═════ GIVEN INFORMATION ═════
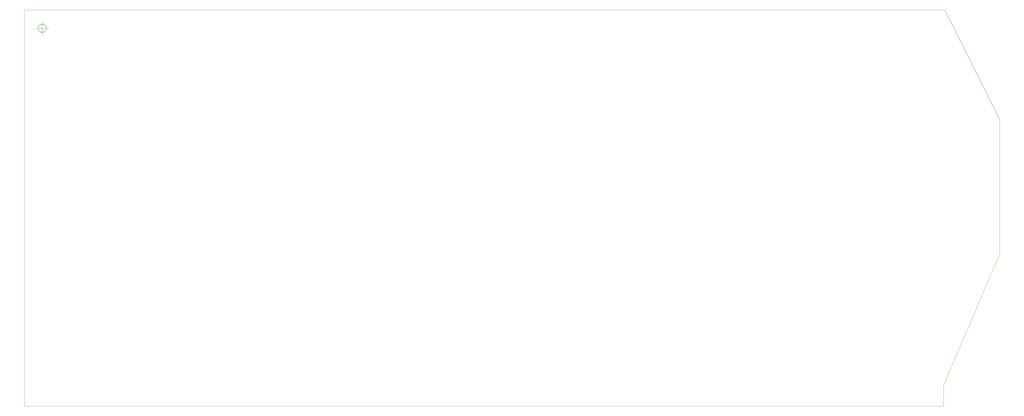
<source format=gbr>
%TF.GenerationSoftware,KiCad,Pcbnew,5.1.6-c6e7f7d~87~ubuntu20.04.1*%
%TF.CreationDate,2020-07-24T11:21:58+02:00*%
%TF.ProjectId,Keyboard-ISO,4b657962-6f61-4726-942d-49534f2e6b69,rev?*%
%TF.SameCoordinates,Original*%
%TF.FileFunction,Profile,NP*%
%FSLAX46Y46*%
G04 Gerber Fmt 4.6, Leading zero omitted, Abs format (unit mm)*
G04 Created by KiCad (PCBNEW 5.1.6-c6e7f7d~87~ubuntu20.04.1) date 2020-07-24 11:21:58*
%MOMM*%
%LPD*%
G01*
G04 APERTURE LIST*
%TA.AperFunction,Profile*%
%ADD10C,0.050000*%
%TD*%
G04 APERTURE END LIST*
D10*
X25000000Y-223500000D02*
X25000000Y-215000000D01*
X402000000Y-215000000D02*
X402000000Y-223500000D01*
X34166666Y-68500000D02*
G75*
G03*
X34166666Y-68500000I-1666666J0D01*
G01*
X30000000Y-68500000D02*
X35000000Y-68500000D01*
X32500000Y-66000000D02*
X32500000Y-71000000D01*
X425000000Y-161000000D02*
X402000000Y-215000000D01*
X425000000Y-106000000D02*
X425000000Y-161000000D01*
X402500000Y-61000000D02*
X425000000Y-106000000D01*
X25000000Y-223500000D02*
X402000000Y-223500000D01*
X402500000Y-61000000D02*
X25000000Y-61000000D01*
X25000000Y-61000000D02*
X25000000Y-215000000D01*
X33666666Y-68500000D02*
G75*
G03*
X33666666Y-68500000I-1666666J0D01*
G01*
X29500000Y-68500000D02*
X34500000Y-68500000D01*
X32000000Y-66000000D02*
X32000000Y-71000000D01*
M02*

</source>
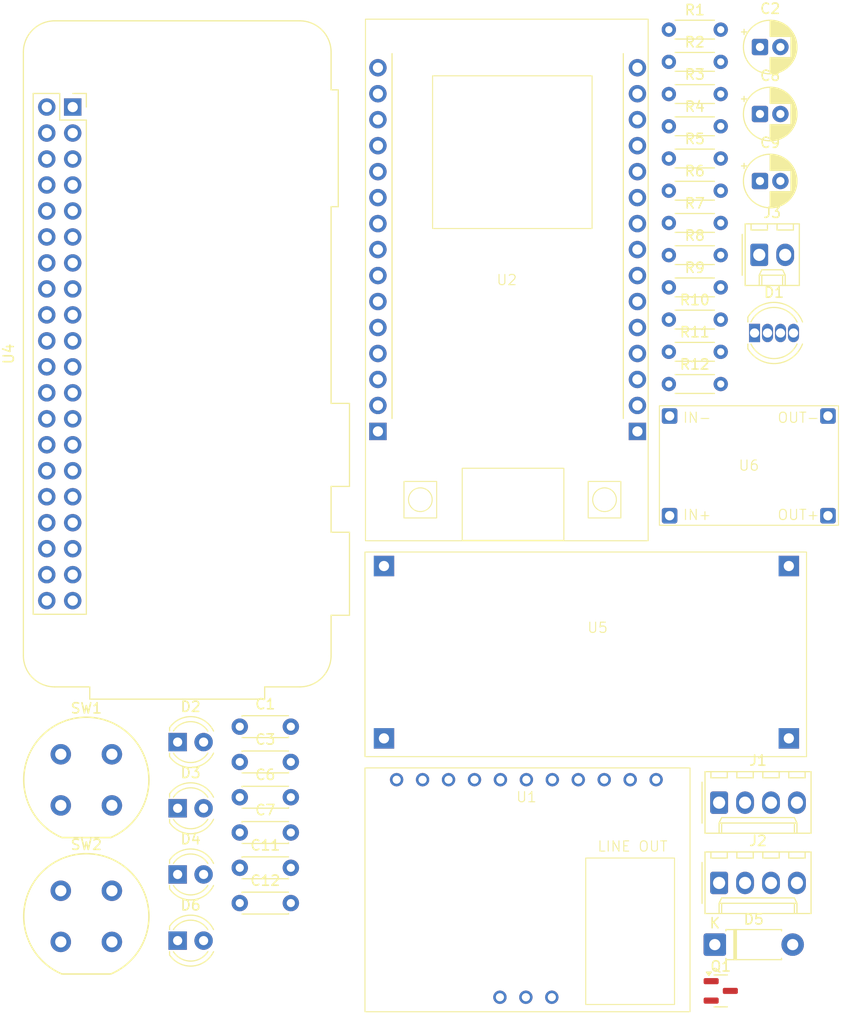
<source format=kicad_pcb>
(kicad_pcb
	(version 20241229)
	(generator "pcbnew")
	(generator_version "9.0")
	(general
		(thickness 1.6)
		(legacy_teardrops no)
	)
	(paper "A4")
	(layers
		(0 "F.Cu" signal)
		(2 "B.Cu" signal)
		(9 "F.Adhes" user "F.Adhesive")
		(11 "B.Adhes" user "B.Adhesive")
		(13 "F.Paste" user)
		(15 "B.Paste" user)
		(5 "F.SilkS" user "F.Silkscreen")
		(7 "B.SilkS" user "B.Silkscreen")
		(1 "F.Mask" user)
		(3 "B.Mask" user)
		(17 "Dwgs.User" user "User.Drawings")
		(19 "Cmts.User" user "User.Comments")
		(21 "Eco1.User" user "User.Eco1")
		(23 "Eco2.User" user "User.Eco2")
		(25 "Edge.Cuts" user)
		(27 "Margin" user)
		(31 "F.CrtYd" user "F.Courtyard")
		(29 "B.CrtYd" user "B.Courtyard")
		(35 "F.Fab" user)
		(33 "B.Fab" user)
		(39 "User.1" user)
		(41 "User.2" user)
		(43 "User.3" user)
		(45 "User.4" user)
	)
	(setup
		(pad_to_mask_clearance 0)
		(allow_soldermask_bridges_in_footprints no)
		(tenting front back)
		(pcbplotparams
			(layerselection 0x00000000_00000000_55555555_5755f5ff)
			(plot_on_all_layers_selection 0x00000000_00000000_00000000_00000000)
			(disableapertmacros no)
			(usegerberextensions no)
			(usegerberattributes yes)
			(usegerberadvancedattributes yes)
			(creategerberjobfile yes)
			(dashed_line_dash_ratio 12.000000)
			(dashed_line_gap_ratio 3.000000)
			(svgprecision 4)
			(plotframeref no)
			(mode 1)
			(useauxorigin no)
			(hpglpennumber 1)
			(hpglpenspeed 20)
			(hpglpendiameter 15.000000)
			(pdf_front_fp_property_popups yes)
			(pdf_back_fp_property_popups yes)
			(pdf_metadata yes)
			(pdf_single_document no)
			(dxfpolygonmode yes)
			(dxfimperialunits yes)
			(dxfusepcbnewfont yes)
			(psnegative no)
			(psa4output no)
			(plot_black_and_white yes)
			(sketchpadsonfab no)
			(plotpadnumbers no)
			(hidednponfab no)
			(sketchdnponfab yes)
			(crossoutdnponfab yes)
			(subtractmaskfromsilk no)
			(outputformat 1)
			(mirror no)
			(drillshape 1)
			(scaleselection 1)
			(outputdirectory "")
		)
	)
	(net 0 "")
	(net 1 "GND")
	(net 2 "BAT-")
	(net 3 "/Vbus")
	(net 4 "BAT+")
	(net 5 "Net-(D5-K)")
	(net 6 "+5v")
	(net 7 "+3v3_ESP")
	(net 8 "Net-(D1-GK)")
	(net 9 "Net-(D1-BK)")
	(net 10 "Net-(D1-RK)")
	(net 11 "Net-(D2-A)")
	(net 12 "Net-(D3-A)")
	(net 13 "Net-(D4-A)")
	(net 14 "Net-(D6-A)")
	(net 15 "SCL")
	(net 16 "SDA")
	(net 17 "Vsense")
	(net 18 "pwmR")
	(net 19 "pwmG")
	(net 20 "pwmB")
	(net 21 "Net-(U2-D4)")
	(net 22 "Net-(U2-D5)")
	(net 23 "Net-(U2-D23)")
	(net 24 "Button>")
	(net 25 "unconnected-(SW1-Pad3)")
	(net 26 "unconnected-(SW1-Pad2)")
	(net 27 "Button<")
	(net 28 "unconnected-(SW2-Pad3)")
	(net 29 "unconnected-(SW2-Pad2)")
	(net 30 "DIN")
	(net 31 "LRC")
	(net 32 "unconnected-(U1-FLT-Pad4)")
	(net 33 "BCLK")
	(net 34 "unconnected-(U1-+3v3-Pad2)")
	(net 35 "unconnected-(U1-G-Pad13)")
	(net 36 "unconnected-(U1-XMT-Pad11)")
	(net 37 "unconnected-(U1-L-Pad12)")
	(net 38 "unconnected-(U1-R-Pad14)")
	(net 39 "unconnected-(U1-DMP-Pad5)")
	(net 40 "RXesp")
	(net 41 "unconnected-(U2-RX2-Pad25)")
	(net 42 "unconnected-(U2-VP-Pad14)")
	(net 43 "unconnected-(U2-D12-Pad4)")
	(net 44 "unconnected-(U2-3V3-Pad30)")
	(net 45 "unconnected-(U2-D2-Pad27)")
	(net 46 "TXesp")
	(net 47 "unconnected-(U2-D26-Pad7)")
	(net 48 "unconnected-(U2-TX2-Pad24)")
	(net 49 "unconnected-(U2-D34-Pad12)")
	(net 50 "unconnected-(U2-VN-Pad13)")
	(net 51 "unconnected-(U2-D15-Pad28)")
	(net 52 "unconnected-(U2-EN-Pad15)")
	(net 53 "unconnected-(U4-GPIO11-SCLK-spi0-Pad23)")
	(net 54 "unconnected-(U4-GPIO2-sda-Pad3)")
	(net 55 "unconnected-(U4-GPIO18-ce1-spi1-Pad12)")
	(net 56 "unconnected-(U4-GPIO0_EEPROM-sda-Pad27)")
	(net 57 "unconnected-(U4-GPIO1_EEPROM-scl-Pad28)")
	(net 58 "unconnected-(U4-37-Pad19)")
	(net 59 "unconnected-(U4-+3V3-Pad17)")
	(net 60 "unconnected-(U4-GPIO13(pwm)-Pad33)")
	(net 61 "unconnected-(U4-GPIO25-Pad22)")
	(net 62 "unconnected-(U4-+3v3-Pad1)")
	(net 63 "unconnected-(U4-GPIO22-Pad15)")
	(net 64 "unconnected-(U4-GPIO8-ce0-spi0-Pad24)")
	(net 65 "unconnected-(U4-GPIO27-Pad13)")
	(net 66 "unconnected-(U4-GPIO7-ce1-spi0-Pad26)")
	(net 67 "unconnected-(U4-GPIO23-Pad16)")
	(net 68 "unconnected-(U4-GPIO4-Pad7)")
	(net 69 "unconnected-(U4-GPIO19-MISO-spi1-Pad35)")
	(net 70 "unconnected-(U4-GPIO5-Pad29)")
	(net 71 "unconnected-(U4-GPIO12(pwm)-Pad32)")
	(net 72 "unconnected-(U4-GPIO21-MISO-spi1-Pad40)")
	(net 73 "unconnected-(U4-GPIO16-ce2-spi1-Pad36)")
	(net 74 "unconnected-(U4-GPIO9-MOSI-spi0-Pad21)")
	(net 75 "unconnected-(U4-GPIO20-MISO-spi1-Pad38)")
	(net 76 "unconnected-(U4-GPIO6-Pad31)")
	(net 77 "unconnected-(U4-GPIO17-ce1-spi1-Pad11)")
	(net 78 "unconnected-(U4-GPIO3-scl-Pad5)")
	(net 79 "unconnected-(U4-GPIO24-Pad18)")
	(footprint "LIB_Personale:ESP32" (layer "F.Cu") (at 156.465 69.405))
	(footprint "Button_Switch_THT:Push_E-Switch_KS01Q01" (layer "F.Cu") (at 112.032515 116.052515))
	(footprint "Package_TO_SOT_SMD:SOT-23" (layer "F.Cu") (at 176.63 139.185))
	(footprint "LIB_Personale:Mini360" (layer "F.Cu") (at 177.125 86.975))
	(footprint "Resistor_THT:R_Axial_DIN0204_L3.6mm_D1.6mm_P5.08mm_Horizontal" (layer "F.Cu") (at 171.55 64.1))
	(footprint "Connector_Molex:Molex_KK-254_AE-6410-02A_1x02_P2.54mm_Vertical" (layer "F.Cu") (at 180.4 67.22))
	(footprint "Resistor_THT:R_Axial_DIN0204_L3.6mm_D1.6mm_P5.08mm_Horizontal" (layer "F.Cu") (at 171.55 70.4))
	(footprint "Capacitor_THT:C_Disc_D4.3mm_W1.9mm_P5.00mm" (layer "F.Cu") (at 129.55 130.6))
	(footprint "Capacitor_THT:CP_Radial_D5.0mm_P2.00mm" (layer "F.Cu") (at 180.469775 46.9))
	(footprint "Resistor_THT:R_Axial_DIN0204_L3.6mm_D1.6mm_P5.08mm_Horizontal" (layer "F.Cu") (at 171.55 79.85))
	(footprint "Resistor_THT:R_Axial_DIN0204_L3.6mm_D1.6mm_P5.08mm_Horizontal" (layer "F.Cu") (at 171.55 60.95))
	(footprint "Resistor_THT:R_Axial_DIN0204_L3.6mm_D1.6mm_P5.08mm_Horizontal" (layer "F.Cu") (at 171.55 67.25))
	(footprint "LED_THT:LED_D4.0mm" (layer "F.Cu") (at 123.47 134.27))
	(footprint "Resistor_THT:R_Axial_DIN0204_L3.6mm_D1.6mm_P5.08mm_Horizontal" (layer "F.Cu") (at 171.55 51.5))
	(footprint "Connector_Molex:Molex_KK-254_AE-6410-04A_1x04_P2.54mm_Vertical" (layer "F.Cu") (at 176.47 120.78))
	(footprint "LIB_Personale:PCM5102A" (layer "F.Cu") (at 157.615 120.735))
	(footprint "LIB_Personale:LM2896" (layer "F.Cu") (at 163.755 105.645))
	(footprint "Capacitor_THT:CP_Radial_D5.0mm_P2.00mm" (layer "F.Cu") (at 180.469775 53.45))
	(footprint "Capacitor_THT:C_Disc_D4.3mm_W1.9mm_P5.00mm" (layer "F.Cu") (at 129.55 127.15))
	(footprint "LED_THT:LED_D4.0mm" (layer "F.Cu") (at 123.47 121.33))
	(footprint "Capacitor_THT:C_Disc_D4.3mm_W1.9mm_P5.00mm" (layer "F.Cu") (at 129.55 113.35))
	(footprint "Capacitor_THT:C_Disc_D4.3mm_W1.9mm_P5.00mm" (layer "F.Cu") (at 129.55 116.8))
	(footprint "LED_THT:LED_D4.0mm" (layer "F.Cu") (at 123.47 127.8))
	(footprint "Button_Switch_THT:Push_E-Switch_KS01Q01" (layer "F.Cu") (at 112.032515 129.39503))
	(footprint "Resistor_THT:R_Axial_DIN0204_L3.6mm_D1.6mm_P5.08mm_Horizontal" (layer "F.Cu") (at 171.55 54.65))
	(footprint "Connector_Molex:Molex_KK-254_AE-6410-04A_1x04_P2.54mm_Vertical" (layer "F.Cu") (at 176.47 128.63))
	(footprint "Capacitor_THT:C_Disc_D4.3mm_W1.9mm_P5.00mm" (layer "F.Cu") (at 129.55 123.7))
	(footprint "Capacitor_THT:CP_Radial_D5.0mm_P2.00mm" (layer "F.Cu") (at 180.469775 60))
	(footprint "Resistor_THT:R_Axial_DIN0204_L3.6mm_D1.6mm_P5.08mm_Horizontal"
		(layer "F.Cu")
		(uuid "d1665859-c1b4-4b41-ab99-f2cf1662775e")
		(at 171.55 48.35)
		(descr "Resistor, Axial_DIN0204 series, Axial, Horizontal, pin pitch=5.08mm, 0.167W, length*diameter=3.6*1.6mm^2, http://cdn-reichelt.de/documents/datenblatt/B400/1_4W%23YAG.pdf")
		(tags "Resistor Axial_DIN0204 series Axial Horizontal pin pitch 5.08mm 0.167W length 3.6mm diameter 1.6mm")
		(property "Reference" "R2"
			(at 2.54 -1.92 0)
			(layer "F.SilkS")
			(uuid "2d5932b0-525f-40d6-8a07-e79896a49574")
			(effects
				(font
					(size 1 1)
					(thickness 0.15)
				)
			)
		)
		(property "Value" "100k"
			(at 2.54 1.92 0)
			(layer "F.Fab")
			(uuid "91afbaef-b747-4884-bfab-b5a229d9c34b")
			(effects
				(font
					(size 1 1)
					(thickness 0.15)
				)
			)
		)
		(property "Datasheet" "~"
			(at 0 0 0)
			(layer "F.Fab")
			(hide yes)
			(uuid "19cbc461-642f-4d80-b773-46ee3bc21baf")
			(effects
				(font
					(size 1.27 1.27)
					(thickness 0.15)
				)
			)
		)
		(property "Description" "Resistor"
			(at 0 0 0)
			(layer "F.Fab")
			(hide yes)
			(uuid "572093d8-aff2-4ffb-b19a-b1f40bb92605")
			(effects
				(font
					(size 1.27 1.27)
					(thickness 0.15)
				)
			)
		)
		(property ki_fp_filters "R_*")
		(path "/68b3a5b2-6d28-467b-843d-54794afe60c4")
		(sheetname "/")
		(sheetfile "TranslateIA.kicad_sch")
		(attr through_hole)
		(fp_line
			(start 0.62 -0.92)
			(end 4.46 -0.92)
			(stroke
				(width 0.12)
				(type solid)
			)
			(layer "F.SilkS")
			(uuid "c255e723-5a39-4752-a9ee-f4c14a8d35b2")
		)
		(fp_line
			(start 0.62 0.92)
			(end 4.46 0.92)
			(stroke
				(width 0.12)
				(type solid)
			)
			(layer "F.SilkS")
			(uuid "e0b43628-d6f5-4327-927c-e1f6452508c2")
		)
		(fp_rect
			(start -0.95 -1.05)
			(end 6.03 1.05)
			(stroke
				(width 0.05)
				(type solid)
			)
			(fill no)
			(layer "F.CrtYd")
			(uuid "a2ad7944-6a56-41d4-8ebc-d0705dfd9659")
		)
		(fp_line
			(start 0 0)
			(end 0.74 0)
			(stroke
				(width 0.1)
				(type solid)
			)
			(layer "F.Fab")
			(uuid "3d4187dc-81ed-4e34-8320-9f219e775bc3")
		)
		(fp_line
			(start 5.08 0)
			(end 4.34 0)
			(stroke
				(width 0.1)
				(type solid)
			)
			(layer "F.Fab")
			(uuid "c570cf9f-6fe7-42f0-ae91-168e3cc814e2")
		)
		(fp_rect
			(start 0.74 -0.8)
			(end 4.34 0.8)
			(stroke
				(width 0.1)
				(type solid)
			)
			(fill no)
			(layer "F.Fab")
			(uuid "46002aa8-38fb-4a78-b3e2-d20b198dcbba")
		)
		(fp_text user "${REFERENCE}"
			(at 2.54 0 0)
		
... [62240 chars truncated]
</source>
═════
═════ GIVEN INFORMATION ═════
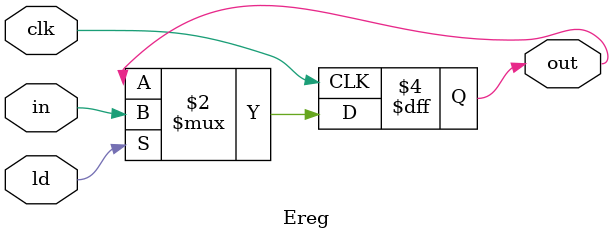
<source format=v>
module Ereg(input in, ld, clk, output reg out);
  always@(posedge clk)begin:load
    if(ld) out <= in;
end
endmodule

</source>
═════
-- PROBLEM STATEMENT --
Isolate each line of the listing above that includes "CrtYd". Copy it.

-- YOUR RESPONSE --
		(31 "F.CrtYd" user "F.Courtyard")
		(29 "B.CrtYd" user "B.Courtyard")
			(layer "F.CrtYd")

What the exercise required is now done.